◆ Exercise objective
Would you please return the lines of the entries below starting at the line that has "adenocarcinoma stained with" and ending at the line that has "is no significant", both included, exactly as they are?
= = =
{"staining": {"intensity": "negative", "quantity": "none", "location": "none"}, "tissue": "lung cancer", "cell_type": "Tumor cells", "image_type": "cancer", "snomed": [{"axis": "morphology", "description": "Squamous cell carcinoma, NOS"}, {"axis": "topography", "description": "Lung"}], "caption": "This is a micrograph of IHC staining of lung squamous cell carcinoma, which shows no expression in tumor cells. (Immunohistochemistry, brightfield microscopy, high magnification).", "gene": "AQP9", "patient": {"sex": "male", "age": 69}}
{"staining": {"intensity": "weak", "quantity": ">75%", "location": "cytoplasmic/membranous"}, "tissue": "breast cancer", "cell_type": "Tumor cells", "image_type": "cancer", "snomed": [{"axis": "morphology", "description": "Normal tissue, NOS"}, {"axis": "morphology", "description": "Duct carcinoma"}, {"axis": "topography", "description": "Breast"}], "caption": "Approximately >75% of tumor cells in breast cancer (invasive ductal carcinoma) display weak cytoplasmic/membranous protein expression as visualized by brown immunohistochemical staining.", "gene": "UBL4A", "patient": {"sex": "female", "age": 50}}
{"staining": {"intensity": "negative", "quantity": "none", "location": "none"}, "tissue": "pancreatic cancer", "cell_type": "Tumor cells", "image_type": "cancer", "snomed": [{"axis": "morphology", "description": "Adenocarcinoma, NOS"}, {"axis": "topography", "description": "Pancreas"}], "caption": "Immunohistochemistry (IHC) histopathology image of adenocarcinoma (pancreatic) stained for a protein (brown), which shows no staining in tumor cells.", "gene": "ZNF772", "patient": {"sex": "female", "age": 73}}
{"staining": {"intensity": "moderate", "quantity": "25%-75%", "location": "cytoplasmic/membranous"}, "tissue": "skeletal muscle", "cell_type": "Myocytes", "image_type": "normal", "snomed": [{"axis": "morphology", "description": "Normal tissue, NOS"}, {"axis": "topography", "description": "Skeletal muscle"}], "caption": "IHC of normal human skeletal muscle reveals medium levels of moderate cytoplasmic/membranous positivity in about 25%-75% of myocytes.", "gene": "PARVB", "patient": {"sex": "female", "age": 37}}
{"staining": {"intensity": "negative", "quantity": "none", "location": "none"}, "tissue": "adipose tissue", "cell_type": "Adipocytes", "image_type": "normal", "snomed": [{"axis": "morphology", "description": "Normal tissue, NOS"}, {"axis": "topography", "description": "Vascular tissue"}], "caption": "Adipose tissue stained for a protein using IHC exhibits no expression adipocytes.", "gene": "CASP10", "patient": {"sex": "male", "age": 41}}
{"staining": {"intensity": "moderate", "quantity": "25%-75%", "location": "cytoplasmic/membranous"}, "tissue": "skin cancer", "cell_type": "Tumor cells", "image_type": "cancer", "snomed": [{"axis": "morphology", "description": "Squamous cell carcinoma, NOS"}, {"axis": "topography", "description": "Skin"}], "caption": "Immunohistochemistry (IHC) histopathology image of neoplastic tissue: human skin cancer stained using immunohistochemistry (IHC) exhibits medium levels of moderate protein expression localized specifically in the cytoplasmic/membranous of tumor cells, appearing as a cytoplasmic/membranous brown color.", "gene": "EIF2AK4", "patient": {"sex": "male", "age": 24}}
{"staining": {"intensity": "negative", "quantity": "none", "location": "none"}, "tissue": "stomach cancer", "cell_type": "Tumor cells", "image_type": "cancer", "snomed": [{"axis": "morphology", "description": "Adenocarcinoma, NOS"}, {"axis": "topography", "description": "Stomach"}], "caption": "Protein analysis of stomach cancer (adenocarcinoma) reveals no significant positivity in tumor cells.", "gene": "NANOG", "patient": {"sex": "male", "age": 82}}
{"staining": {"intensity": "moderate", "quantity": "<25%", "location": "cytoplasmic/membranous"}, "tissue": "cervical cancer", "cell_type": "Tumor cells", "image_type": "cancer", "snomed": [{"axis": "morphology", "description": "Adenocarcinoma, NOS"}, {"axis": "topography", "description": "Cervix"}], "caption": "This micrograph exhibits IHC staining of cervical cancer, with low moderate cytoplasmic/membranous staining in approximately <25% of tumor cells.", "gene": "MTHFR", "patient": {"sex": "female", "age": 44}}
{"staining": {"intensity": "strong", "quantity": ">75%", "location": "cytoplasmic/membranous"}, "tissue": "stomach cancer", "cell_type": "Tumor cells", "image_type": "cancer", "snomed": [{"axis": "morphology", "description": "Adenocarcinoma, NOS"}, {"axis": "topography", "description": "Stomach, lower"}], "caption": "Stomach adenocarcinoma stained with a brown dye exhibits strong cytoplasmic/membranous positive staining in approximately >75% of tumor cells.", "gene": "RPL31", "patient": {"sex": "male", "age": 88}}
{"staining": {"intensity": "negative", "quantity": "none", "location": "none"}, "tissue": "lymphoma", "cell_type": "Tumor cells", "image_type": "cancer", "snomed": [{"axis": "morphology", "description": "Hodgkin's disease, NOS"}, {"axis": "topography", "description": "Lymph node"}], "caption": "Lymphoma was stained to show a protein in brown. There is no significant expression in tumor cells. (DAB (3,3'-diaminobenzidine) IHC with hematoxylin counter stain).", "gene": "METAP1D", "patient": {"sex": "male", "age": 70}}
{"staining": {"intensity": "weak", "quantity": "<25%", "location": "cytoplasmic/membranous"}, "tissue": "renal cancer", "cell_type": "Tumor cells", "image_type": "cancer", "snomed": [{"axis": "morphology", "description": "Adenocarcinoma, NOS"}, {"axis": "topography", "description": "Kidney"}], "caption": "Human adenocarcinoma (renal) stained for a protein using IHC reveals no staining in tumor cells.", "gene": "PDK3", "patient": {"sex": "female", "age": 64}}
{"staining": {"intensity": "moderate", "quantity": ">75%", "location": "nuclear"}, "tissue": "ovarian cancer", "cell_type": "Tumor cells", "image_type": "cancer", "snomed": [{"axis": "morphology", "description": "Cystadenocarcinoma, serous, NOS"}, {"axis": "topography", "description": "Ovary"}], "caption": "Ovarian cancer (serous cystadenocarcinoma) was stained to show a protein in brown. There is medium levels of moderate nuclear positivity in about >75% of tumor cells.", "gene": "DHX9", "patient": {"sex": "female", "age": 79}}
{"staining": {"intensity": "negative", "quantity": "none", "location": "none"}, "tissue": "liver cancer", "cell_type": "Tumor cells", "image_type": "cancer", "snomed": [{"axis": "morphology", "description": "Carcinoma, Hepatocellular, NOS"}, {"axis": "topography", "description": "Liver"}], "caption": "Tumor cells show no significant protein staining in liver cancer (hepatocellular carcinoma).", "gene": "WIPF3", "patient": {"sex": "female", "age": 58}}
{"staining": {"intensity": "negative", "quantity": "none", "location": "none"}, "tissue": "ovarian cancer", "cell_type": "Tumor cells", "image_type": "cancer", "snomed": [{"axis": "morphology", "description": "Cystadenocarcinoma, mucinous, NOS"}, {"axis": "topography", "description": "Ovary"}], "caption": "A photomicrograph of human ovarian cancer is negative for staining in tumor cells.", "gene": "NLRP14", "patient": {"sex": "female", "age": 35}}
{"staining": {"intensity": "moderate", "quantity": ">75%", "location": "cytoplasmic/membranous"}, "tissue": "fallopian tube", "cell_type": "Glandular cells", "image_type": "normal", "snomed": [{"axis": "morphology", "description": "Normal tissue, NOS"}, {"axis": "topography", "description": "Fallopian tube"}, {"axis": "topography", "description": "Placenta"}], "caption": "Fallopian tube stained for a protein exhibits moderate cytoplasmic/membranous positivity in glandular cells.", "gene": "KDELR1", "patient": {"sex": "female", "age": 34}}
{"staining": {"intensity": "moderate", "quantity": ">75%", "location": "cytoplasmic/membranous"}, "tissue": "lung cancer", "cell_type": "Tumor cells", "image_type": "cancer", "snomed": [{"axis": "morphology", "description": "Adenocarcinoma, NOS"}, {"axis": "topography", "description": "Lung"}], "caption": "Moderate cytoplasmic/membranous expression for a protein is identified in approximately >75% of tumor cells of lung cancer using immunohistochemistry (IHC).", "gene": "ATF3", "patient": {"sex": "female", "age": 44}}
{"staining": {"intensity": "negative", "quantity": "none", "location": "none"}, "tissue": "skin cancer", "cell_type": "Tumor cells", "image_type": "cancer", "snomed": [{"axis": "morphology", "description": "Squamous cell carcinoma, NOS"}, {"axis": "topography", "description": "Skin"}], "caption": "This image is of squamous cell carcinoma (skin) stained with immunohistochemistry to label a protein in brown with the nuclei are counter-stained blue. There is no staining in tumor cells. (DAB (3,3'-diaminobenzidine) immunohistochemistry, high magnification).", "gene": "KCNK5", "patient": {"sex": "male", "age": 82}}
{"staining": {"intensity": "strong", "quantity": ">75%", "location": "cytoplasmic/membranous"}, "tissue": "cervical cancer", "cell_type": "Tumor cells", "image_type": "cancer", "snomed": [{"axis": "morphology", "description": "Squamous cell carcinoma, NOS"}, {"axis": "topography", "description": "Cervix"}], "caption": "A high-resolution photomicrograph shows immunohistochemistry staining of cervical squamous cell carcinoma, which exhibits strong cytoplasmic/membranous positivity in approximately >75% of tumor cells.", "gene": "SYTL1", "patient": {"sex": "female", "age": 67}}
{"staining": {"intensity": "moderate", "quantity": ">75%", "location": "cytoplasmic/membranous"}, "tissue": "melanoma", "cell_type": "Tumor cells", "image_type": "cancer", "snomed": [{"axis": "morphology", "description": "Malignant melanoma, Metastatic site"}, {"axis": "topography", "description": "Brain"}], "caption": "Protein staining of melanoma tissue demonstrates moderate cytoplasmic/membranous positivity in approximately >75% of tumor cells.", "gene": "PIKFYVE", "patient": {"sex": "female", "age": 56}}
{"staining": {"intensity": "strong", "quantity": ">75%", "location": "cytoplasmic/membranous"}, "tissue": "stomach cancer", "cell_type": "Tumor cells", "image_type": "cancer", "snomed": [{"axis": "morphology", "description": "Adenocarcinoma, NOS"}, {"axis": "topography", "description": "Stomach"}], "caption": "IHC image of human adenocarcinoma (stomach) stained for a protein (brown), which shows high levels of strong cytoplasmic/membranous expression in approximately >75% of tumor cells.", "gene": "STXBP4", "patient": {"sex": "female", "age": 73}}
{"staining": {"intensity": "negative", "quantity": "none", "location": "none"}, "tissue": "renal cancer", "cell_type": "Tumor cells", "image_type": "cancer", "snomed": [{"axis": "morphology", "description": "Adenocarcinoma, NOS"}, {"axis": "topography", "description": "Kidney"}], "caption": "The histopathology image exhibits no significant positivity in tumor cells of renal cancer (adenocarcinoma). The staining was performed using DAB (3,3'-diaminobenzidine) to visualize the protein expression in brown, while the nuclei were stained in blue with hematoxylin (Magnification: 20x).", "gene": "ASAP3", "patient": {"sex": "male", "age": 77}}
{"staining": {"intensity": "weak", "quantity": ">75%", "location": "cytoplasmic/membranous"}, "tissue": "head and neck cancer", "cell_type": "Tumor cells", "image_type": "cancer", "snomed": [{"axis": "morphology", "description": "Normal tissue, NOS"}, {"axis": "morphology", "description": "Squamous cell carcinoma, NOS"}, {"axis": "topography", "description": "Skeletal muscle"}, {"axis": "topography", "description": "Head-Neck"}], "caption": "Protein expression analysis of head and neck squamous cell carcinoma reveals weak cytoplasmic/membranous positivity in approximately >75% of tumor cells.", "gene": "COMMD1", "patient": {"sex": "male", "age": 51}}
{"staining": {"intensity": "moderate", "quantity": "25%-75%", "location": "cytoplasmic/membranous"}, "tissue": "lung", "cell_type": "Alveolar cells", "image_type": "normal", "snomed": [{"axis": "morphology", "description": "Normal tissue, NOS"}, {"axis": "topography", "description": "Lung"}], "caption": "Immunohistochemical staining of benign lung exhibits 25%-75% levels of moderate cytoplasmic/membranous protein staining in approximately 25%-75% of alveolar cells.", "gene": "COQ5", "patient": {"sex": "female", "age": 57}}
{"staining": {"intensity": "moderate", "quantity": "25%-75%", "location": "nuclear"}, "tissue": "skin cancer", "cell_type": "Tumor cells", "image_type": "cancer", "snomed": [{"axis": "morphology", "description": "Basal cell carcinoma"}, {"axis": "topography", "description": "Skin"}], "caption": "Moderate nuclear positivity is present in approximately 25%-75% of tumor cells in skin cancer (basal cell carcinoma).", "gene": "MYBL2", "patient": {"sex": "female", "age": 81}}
= = =
◆ Answer for the task
{"staining": {"intensity": "strong", "quantity": ">75%", "location": "cytoplasmic/membranous"}, "tissue": "stomach cancer", "cell_type": "Tumor cells", "image_type": "cancer", "snomed": [{"axis": "morphology", "description": "Adenocarcinoma, NOS"}, {"axis": "topography", "description": "Stomach, lower"}], "caption": "Stomach adenocarcinoma stained with a brown dye exhibits strong cytoplasmic/membranous positive staining in approximately >75% of tumor cells.", "gene": "RPL31", "patient": {"sex": "male", "age": 88}}
{"staining": {"intensity": "negative", "quantity": "none", "location": "none"}, "tissue": "lymphoma", "cell_type": "Tumor cells", "image_type": "cancer", "snomed": [{"axis": "morphology", "description": "Hodgkin's disease, NOS"}, {"axis": "topography", "description": "Lymph node"}], "caption": "Lymphoma was stained to show a protein in brown. There is no significant expression in tumor cells. (DAB (3,3'-diaminobenzidine) IHC with hematoxylin counter stain).", "gene": "METAP1D", "patient": {"sex": "male", "age": 70}}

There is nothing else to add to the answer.